Morrer. Pouco, Medianamente ou Muito?

Publicada na Gazeta do Sul em 26/07/2006
Morrer. Pouco, Medianamente ou Muito?

Por Paulo Heuser

Leio no jornal de sexta-feira que a Câmara e o Senado aprovaram por unanimidade um projeto de lei que altera o art. 218 do Código de Trânsito Brasileiro. Esta alteração cria uma faixa intermediária de excesso de velocidade e três valores para as multas. Trocando em miúdos, reduz o valor das multas aplicadas aos infratores que forem flagrados ultrapassando o limite de velocidade, em até 50%. Aí se entende o por que da unanimidade.
Nesta época os projetos estilo tira-um-bode-da-sala se tornam muito populares.
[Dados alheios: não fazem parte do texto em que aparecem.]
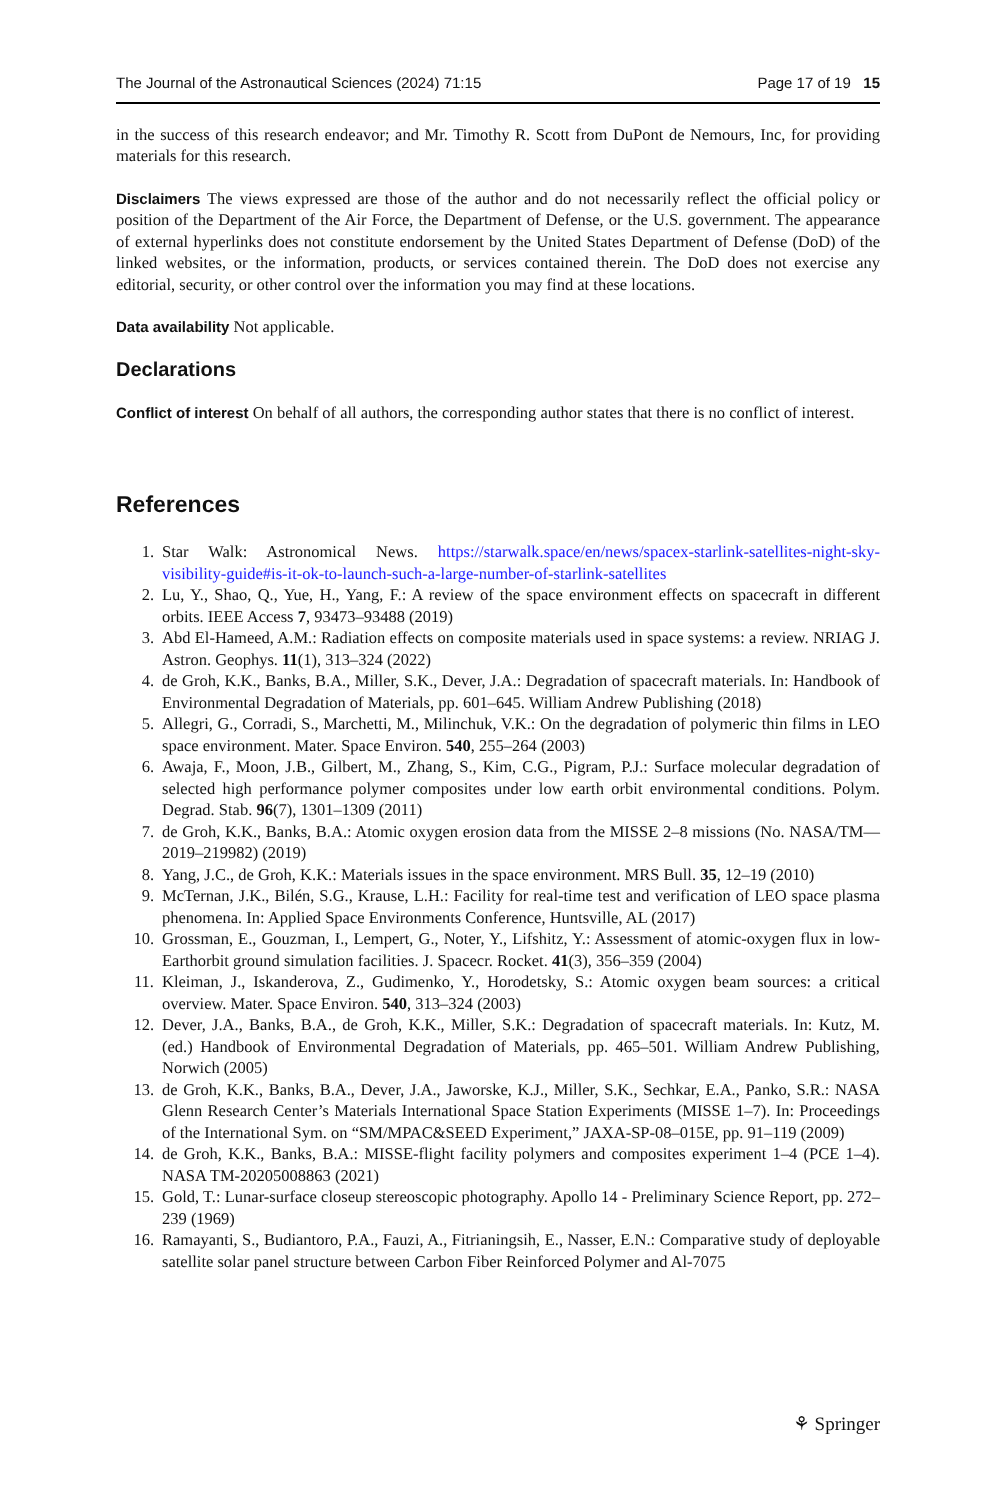The Journal of the Astronautical Sciences (2024) 71:15 Page 17 of 19 15
in the success of this research endeavor; and Mr. Timothy R. Scott from DuPont de Nemours, Inc, for providing materials for this research.
Disclaimers The views expressed are those of the author and do not necessarily reflect the official policy or position of the Department of the Air Force, the Department of Defense, or the U.S. government. The appearance of external hyperlinks does not constitute endorsement by the United States Department of Defense (DoD) of the linked websites, or the information, products, or services contained therein. The DoD does not exercise any editorial, security, or other control over the information you may find at these locations.
Data availability Not applicable.
Declarations
Conflict of interest On behalf of all authors, the corresponding author states that there is no conflict of interest.
References
1. Star Walk: Astronomical News. https://starwalk.space/en/news/spacex-starlink-satellites-night-sky-visibility-guide#is-it-ok-to-launch-such-a-large-number-of-starlink-satellites
2. Lu, Y., Shao, Q., Yue, H., Yang, F.: A review of the space environment effects on spacecraft in different orbits. IEEE Access 7, 93473–93488 (2019)
3. Abd El-Hameed, A.M.: Radiation effects on composite materials used in space systems: a review. NRIAG J. Astron. Geophys. 11(1), 313–324 (2022)
4. de Groh, K.K., Banks, B.A., Miller, S.K., Dever, J.A.: Degradation of spacecraft materials. In: Handbook of Environmental Degradation of Materials, pp. 601–645. William Andrew Publishing (2018)
5. Allegri, G., Corradi, S., Marchetti, M., Milinchuk, V.K.: On the degradation of polymeric thin films in LEO space environment. Mater. Space Environ. 540, 255–264 (2003)
6. Awaja, F., Moon, J.B., Gilbert, M., Zhang, S., Kim, C.G., Pigram, P.J.: Surface molecular degradation of selected high performance polymer composites under low earth orbit environmental conditions. Polym. Degrad. Stab. 96(7), 1301–1309 (2011)
7. de Groh, K.K., Banks, B.A.: Atomic oxygen erosion data from the MISSE 2–8 missions (No. NASA/TM—2019–219982) (2019)
8. Yang, J.C., de Groh, K.K.: Materials issues in the space environment. MRS Bull. 35, 12–19 (2010)
9. McTernan, J.K., Bilén, S.G., Krause, L.H.: Facility for real-time test and verification of LEO space plasma phenomena. In: Applied Space Environments Conference, Huntsville, AL (2017)
10. Grossman, E., Gouzman, I., Lempert, G., Noter, Y., Lifshitz, Y.: Assessment of atomic-oxygen flux in low-Earthorbit ground simulation facilities. J. Spacecr. Rocket. 41(3), 356–359 (2004)
11. Kleiman, J., Iskanderova, Z., Gudimenko, Y., Horodetsky, S.: Atomic oxygen beam sources: a critical overview. Mater. Space Environ. 540, 313–324 (2003)
12. Dever, J.A., Banks, B.A., de Groh, K.K., Miller, S.K.: Degradation of spacecraft materials. In: Kutz, M. (ed.) Handbook of Environmental Degradation of Materials, pp. 465–501. William Andrew Publishing, Norwich (2005)
13. de Groh, K.K., Banks, B.A., Dever, J.A., Jaworske, K.J., Miller, S.K., Sechkar, E.A., Panko, S.R.: NASA Glenn Research Center’s Materials International Space Station Experiments (MISSE 1–7). In: Proceedings of the International Sym. on “SM/MPAC&SEED Experiment,” JAXA-SP-08–015E, pp. 91–119 (2009)
14. de Groh, K.K., Banks, B.A.: MISSE-flight facility polymers and composites experiment 1–4 (PCE 1–4). NASA TM-20205008863 (2021)
15. Gold, T.: Lunar-surface closeup stereoscopic photography. Apollo 14 - Preliminary Science Report, pp. 272–239 (1969)
16. Ramayanti, S., Budiantoro, P.A., Fauzi, A., Fitrianingsih, E., Nasser, E.N.: Comparative study of deployable satellite solar panel structure between Carbon Fiber Reinforced Polymer and Al-7075
⚘ Springer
E o presidente não será bobo em vetá-lo. Veja as armadilhas do FGTS das domésticas e do reajuste das aposentadorias. Deixaram o Presidente de calças curtas. Neste caso do art. 218 do CTB a alegria é geral, dos legisladores aos infratores. Quase geral. Os policiais rodoviários vão ter de juntar mais pedaços humanos.
Tudo que vejo a respeito dos perigos da velocidade excessiva no trânsito diz respeito à crescente dificuldade em se parar o veículo. Pouco se fala no que acontece quando o veículo colide. Sem utilizar muito fisiquês, apenas o que aprendemos ou decoramos no ensino médio, podemos ver que corpos em movimento possuem uma energia cinética. De onde veio? Do combustível que se queimou. Quando o carro colide com outro objeto essa energia tem de ser dissipada até que este e aquele atinjam a imobilidade. Acredite na conservação da energia, funciona assim mesmo. Lembra do bife e do croquete?
Quando os dois objetos ficarem imóveis a energia cinética terá se ido, ou melhor, se transformado. No quê? No estrondo da colisão, em calor e, principalmente, na força que deforma os objetos envolvidos na colisão, inclusive nós. Os carros de corrida desfazem-se espetacularmente em pedaços para absorver o máximo possível da energia cinética antes de deformar, digamos assim, o piloto.
Os carros de passeio modernos são projetados para deformar-se progressivamente durante as colisões. Não, não é para aumentar a despesa do reparo. É para proteger os ocupantes. Aí você dá uma de espertinho e coloca um gancho fixo para reboque no agregado traseiro do seu carro, não é? O carro de trás que se dane na colisão. Muito esperto, a energia que seria absorvida pela deformação do pára-choque agora é absorvida pelo seu pescoço. Perdem o seu mecânico e os pedestres que tropeçam naquela peça, ganha o seu ortopedista.
As velocidades e a massas dos objetos envolvidos entram no cálculo da energia cinética. Só que a velocidade entra ao quadrado (K=½ mv2). Ou seja, a energia cresce tremendamente à medida que a velocidade aumenta. Assim cresce a probabilidade de nos transformarmos em algo, digamos assim, morto. Um automóvel médio trafegando a 50 km/h adquire energia cinética de aproximadamente 96,5 kJ. O mesmo automóvel trafegando a 150 km/h adquire energia cinética de 868 kJ. Ao triplicar a velocidade aumentamos nove vezes o estrago que será produzido durante uma colisão. E aumentamos nove vezes a capacidade de transformar quem está lá dentro em objetos inanimados e disformes. Mortos.
Certo, chegaremos antes ao destino. Seja este qual for. E seja com que roupa for, esportiva ou de madeira. Até agora podíamos apenas morrer pouco ou muito. Após a sanção nova da lei poderemos morrer pouco, medianamente ou muito. Morrer e matar. Ou viver. É o livre arbítrio.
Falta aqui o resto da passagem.